I think I'm gonna built a small chicken shed this spring, we have 20 layers and 4 guineas roosting in a corner of the barn where they stored oats years ago. We are able to lock em in ere to keep critters out but the barn is old and needs a lot of work and it's not an ideal setup. I wanna built a free standing chicken Shed, something not pemenently fastened to a foundation for several reasons, one is that we rent and two is no building permit. There is a large cement slab in the barn yard where it can sit. I would like to frame and sheet a wood floor in it so it would be more solid and 'movable' if need be. Other option is frame the walls and set em directly down on the concrete that way the coop has a concrete floor and is easier to keep clean. My only concern with having a plywood sheathed floor is keeping it clean and maybe the chicken droppings rotting the floor or moisture wicking into the plywood. Any ideas that work for yall?


----------



## rob (Jun 20, 2012)

i have sawdust on my coop floor then i can just shovel it all up. and its soft under foot.


----------



## ben70b (Sep 16, 2012)

My wife uses wood chips, straw, saw dust and various things of that nature, what I am wondering about is what y'all have underneath that, concrete, wood, gravel, or dirt, and what the pros and cons are in your opinions so I can better make up my mind what I want to do for a floor in the new chicken shed I intend to build.


----------



## rob (Jun 20, 2012)

my coop has a wood floor and that seems to work fine.


----------



## Chicka-Js (May 3, 2013)

I have a plywood floor but I covered it with a laminate flooring remnant. I put pine shavings about 8 inches deep on it. It cleans up well when I need to.


----------



## TheLazyL (Jun 20, 2012)

I'd forget about the plywood floor and use the concrete. 

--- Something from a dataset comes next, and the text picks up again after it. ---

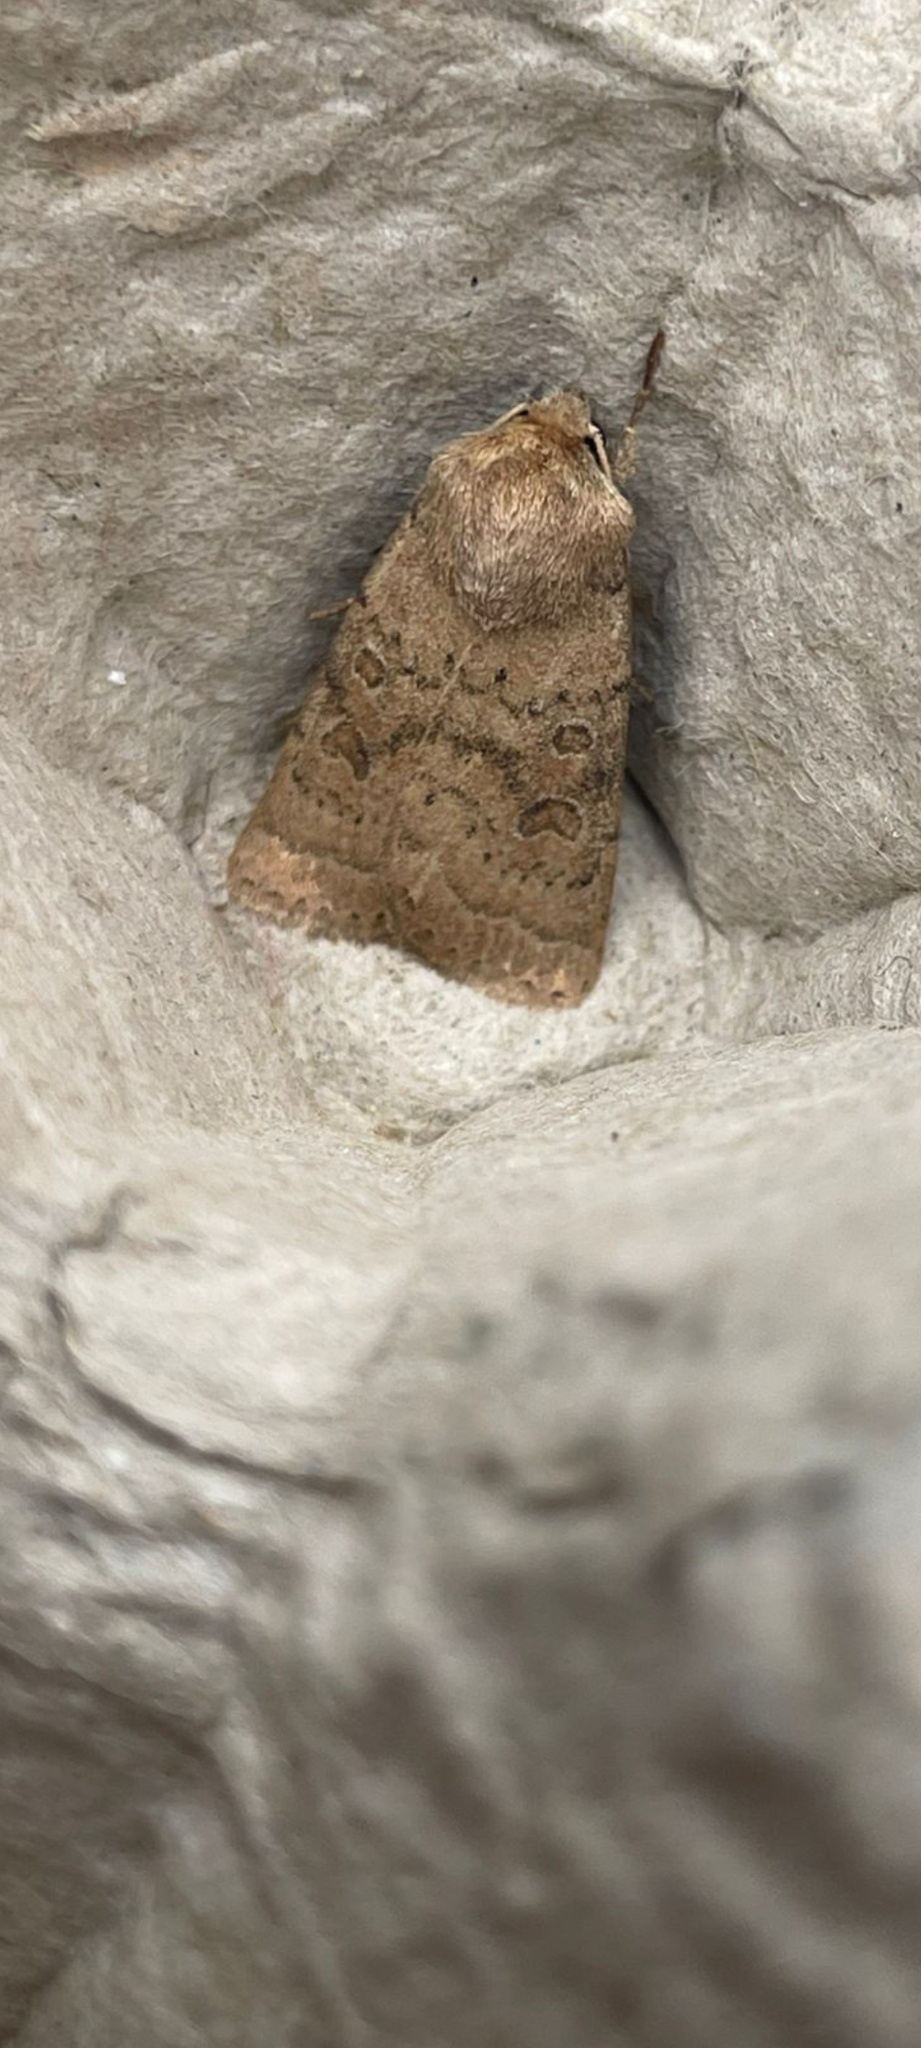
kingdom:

Plywood would just add an additional expense. Plus I'd be concerned about moisture (concrete draws moisture) between the concrete and plywood rotting out the plywood.

In the future, if you wanted to move it, just screw some temporary 2 x 4s across for the extra support.


----------



## ben70b (Sep 16, 2012)

That's kinda the way I'm leaning right now, I figure I can put some wedge anchors in the concrete and if I wanna move it I'll x-brace the bottom wall plates and cut out the anchors, the barn has concrete floor and the wife scrapes it off after she removes the straw/chips and in the warmer months she hoses it off, works pretty well for her. She may be a bit OCD tho. I'll be sure to post pics when I start building


----------



## 7chicks (Jun 29, 2012)

My coop is not attached to a foundation. It sits on concrete blocks so it can be moved at some point if needed. OSB plywood flooring with vinyl flooring so no rotting the floor. Covered with woodchips, and I scoop their poops daily for composting (and help the wood shavings last longer and keep the coop from stinking). I change out the chips about every 1 1/2 weeks. That either goes into the wood boiler for heat during the winter months or around the trees and shrubs for mulch during the warm months. No waste at all that way.


----------



## profwirick (Jan 24, 2013)

when we build our shed I had to argue for a dirt and deep straw floor, but it has proven a happy, relatively odorless home for the feathered family. We did lay wire and concrete around the outside and inside on the perimeter that's not up against the garage. No problems with predators...yet. It's dry and they can scratch down to bathe.


----------